Hi, so I apologize if this is a repeat of a discussion but I've been searching for some wiring diagrams for my '69 GTO. Does anyone have parts or the full set of diagrams for a '69?


----------



## firecatsrt (Sep 15, 2008)

look up, there's a sticky with a 69 in it at the top of this page.

http://www.gtoforum.com/f50/gto-wiring-diagram-scans-22042/


----------



## Q5Grafx (Aug 11, 2014)

i have the absolute best 1969 gto wiring diagram available but cant figure out how to post them here. I made a color coded Autocad drawing of the wiring diagram that has tags on each wire showing the color and gauge in autocad and .pdf if anyone wants them just send me a msg and ill get them to you. i have printed one out at Ansi E size and it looks awesome. i can also be reached at [email protected] made this for a gto i had and have now sold but will give away these files to anyone who wants them free.


----------



## waynej (Mar 9, 2017)

Q5Grafx said:


> i have the absolute best 1969 gto wiring diagram available but cant figure out how to post them here.
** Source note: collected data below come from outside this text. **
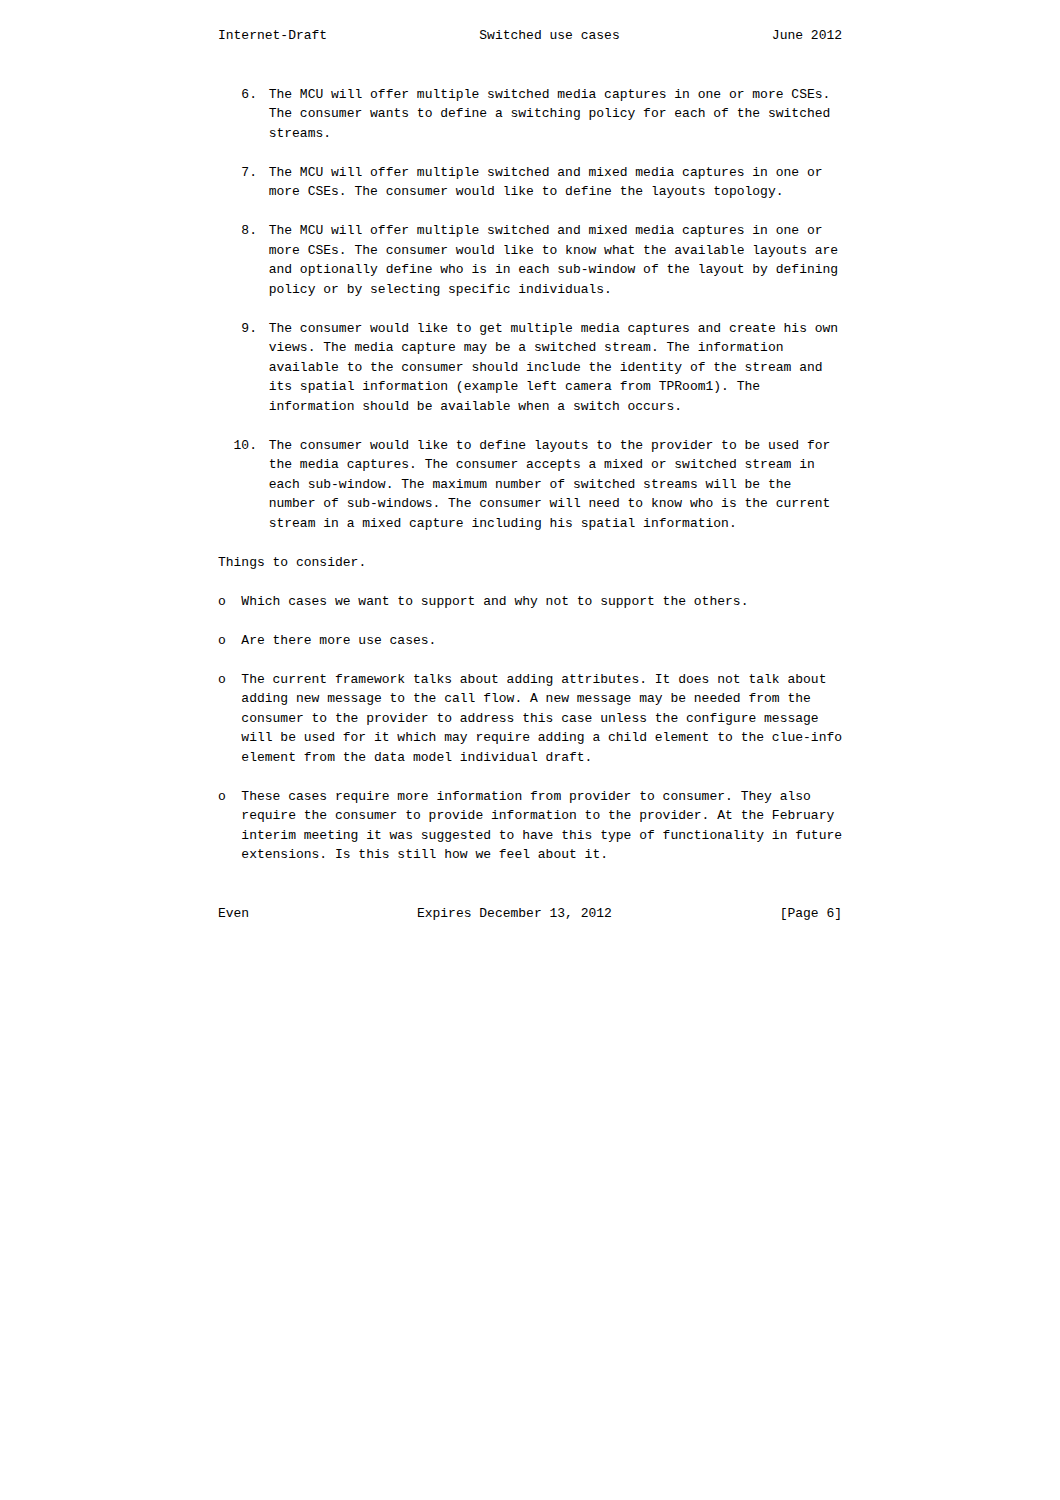Internet-Draft Switched use cases June 2012
6.
The MCU will offer multiple switched media captures in one or more CSEs. The consumer wants to define a switching policy for each of the switched streams.
7.
The MCU will offer multiple switched and mixed media captures in one or more CSEs. The consumer would like to define the layouts topology.
8.
The MCU will offer multiple switched and mixed media captures in one or more CSEs. The consumer would like to know what the available layouts are and optionally define who is in each sub-window of the layout by defining policy or by selecting specific individuals.
9.
The consumer would like to get multiple media captures and create his own views. The media capture may be a switched stream. The information available to the consumer should include the identity of the stream and its spatial information (example left camera from TPRoom1). The information should be available when a switch occurs.
10.
The consumer would like to define layouts to the provider to be used for the media captures. The consumer accepts a mixed or switched stream in each sub-window. The maximum number of switched streams will be the number of sub-windows. The consumer will need to know who is the current stream in a mixed capture including his spatial information.
Things to consider.
o
Which cases we want to support and why not to support the others.
o
Are there more use cases.
o
The current framework talks about adding attributes. It does not talk about adding new message to the call flow. A new message may be needed from the consumer to the provider to address this case unless the configure message will be used for it which may require adding a child element to the clue-info element from the data model individual draft.
o
These cases require more information from provider to consumer. They also require the consumer to provide information to the provider. At the February interim meeting it was suggested to have this type of functionality in future extensions. Is this still how we feel about it.
Even Expires December 13, 2012 [Page 6]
I made a color coded Autocad drawing of the wiring diagram that has tags on each wire showing the color and gauge in autocad and .pdf if anyone wants them just send me a msg and ill get them to you. i have printed one out at Ansi E size and it looks awesome. i can also be reached at [email protected] made this for a gto i had and have now sold but will give away these files to anyone who wants them free.
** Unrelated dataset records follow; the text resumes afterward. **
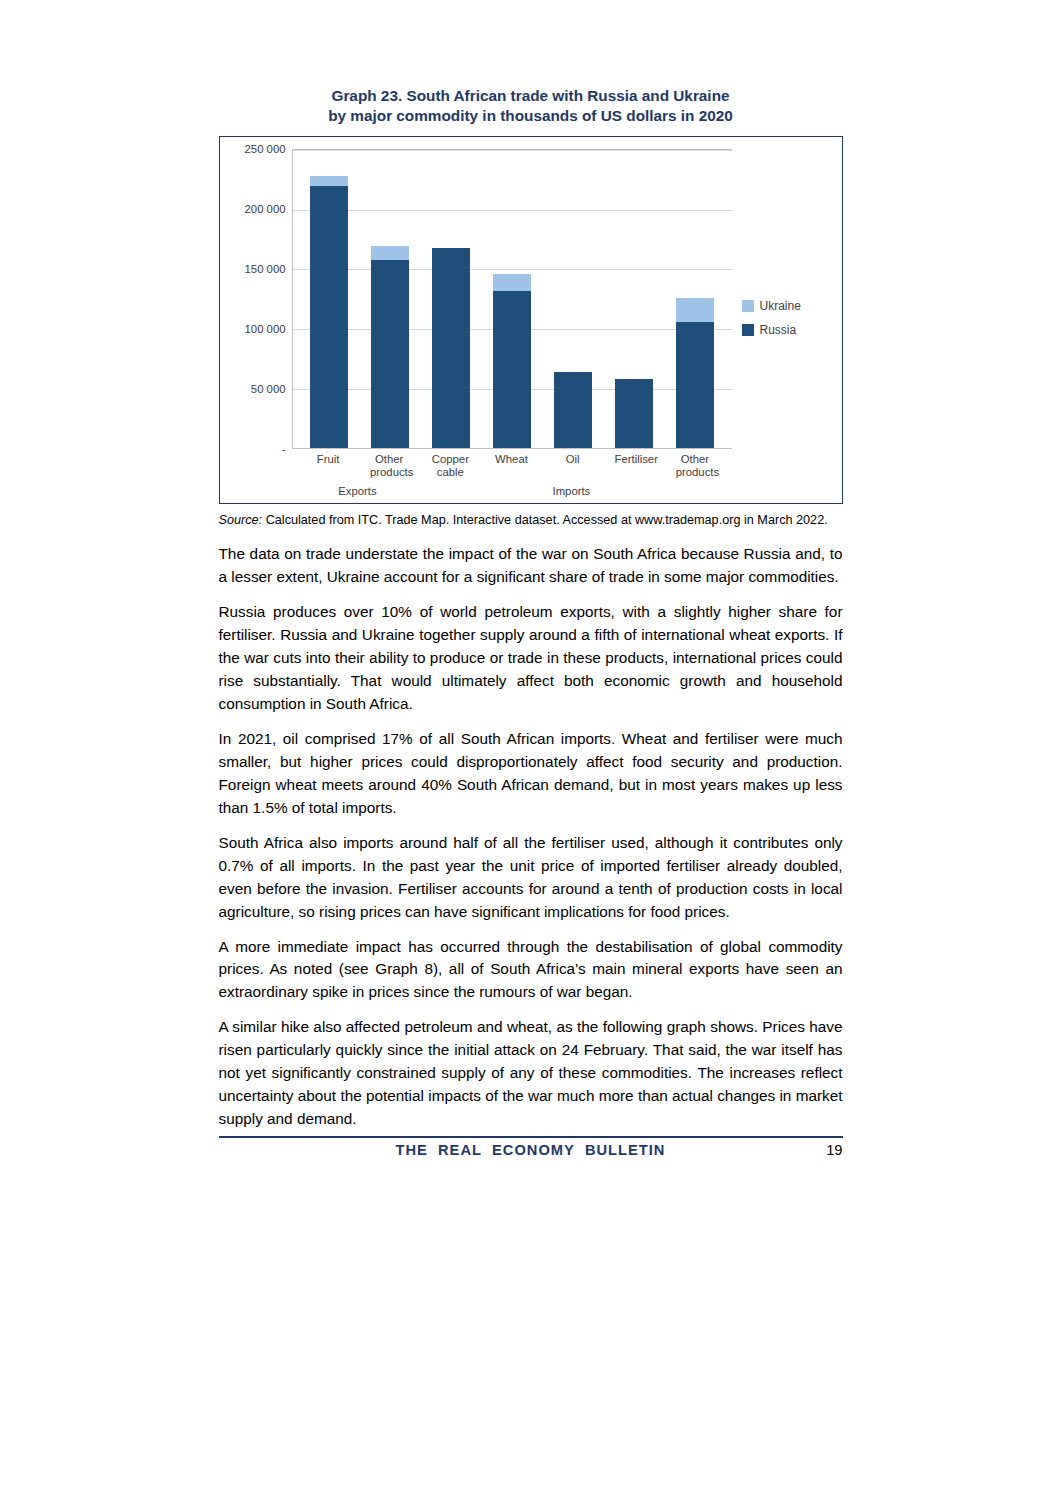Graph 23. South African trade with Russia and Ukraine
by major commodity in thousands of US dollars in 2020
250 000
200 000
150 000
100 000
50 000
-
Fruit
Other
products
Copper
cable
Wheat
Oil
Fertiliser
Other
products
Exports
Imports
Ukraine
Russia
Source: Calculated from ITC. Trade Map. Interactive dataset. Accessed at www.trademap.org in March 2022.
The data on trade understate the impact of the war on South Africa because Russia and, to a lesser extent, Ukraine account for a significant share of trade in some major commodities.
Russia produces over 10% of world petroleum exports, with a slightly higher share for fertiliser. Russia and Ukraine together supply around a fifth of international wheat exports. If the war cuts into their ability to produce or trade in these products, international prices could rise substantially. That would ultimately affect both economic growth and household consumption in South Africa.
In 2021, oil comprised 17% of all South African imports. Wheat and fertiliser were much smaller, but higher prices could disproportionately affect food security and production. Foreign wheat meets around 40% South African demand, but in most years makes up less than 1.5% of total imports.
South Africa also imports around half of all the fertiliser used, although it contributes only 0.7% of all imports. In the past year the unit price of imported fertiliser already doubled, even before the invasion. Fertiliser accounts for around a tenth of production costs in local agriculture, so rising prices can have significant implications for food prices.
A more immediate impact has occurred through the destabilisation of global commodity prices. As noted (see Graph 8), all of South Africa's main mineral exports have seen an extraordinary spike in prices since the rumours of war began.
A similar hike also affected petroleum and wheat, as the following graph shows. Prices have risen particularly quickly since the initial attack on 24 February. That said, the war itself has not yet significantly constrained supply of any of these commodities. The increases reflect uncertainty about the potential impacts of the war much more than actual changes in market supply and demand.
THE REAL ECONOMY BULLETIN 19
Hi, I am in the process of rewiring /reconnecting all of the wires from my fuse panel to all of the proper connections having a diagram of where every plug goes to the correct place is essential . I removed the whole dashboard w/core and had New padded dash put on the Core . It took so long 1 1/2 to get the dashboard back from the people that did the restoring I have forgotten a few connections . I want to be sure that it is done correctly . Please let me know if you could help me ? Thank You for your time . Wayne C. Johnson ,52 Londonderry Drive , Easton Md. 21601 -- 410-443-8383 cell Again Thanks


----------



## Valerie (May 9, 2020)

Q5Grafx said:


> i have the absolute best 1969 gto wiring diagram available but cant figure out how to post them here. I made a color coded Autocad drawing of the wiring diagram that has tags on each wire showing the color and gauge in autocad and .pdf if anyone wants them just send me a msg and ill get them to you. i have printed one out at Ansi E size and it looks awesome. i can also be reached at [email protected] made this for a gto i had and have now sold but will give away these files to anyone who wants them free.


I would love to have the files for a 1969 GTO wiring harness. My Dad is giving me our family car. He bought it new and it was our childhood car. I learned to drive on that car. Now it sits in garage. What a shame...right? I want to drive it in our hometown parade and take it to our classic car club. Can you help me with those drawings? Please send them to [email protected]

Thank you


----------



## BearGFR (Aug 25, 2008)

aseylys said:


> Hi, so I apologize if this is a repeat of a discussion but I've been searching for some wiring diagrams for my '69 GTO. Does anyone have parts or the full set of diagrams for a '69?


I bought mine from here: Color coded, laminated, awesome.

1969 Pontiac Lemans Tempest & GTO Color Wiring Diagram

Bear


----------



## Teknoid (Mar 25, 2021)

Q5Grafx said:


> i have the absolute best 1969 gto wiring diagram available but cant figure out how to post them here. I made a color coded Autocad drawing of the wiring diagram that has tags on each wire showing the color and gauge in autocad and .pdf if anyone wants them just send me a msg and ill get them to you. i have printed one out at Ansi E size and it looks awesome. i can also be reached at [email protected] made this for a gto i had and have now sold but will give away these files to anyone who wants them free.


Hi,
Do you still have the 1969 GTO wiring diagram? I am redoing a convertible.
Thanks,
Fred


----------